๑۩۞۩๑ İslami İlimler Dunyası ๑۩۞۩๑ => Dini makale ve yazılar => Konuyu başlatan: ღAşkullahღ üzerinde 23 Mayıs 2010, 16:13:45



Konu Başlığı: Terki Terkettiler
Gönderen: ღAşkullahღ üzerinde 23 Mayıs 2010, 16:13:45
Terk’i Terkettiler

Tırnaklarıyla sıvazlayamadıkları gayelerin peşinde koşanlar, nedamet sancısıyla yola döküldüler. Yol bilmeyen bu hissiz güruh arkadaşlığına, çöl sessizliği arkadaştı hayatları boyunca. . Ya diğerleri, ya önderler ve gerçek sahipler?..

İşte bu ziya-yı himmet sahibi insanlar, Mefhar-i Kâinat Efendimiz(s. a. v. )’in yolundan giden bitmez ziyayla lebriz edilmişlerdi. Kimilerinin boş hülya adına tırmaladıkları ve hayatını adadıkları serencameye, onlar vakur libaslı ölçümleriyle yeryüzünü şenlendirmişlerdi. Ama ne şenlik:nefsin istemediği “terk”duygusunu zirve konumda terk ederek.
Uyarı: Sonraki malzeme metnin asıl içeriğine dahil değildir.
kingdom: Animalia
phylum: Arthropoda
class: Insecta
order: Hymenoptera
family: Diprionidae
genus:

Terk etmekle kazandılar, terk etmekle huzuru elde ettiler. Terk etmekle hakiki sahiplenmeyi öğrendiler, gerçek mülk saltanatının esamesi-tecellisi bu yolla keşfedildi. Terki terk etmek, ideal nefslerin işiydi, nuraniyet kesbeden kurnalardaki her ışıksal yöneliş, onlara ayrı bir derinlik kazandırmıştı. Kimisi terki terk etmekle Nübüvvet denizinin sermuallimi oldu; kimisi peygamberane bir azimle nezir oldu insanların sinelerine dökülmek için; kimisi zirveleri zorlayan fakat insanlar içinde bir insan olma yollu Gavs oldu; kimileri de hiçbir şeyden haberi olmayan, ALLAH’ın kendisine hissettirmediği bir arif-i billah. .

Bize sunulan bu rehberlerin örneksel hayatlarında, eşsiz kılavuzluk tâcında biz bu tertemiz karineyi kendi ölçümüz içinde anlamaya çalıştık. Anlayanlar yollara takılmadı ve huzura erdi; aks-i sedaya müptela olanlar ise putrak dünyalara yol oldular, dağıldılar.

Terki terk etmek. . kelebeğin ipek hayatına ermesi için koza fedakarlığıyla sonsuza kanat çırpması için yanmaya razı olması; şu buruk dünya koridorunda yananların yanmayacağını bilen hasbi gönüllerin milleti adına sıkıntılara katlanmaları. . ardından gelen bir gözyaşı mevcudiyeti bile bu yola referans teşkil etmektedir aslında.

Var olabileceklerse terk edeceklerdi, Hacı Bayram Veli Hazretleri gibi huzuru bulabilmek için terk edeceklerdi. . bir Nebi ferasetiyle girilen bu yolda hicret çölleri yüzölçüm tanır mı bilinmez ama, makam-menale takılmama ve masiyet çengelini aşma tutkusu vardır bu yiğitlerin yolunda.

Hicret terk edilmezdi; onlar terki terk etmeyerek beyatını yaptılar, geleceğin kahraman sipahilerine bir nur kulesi olmak için. Deniz üzerinde asfalt adımlarını gizlemekti onların hayatları, fakat bu destanı yazanlardan birisi de Malik bin Dinar hazretleriydi. Terkederek girdiği yolda, Rabbimizin terk etmeyeceği bir kul oldu.

Burada terk eden, ebediyet “habl-ül metin”inde terk edilmez. Dünyalık terklerin derki, ideal ruhların derkinde inkişaf etmiştir.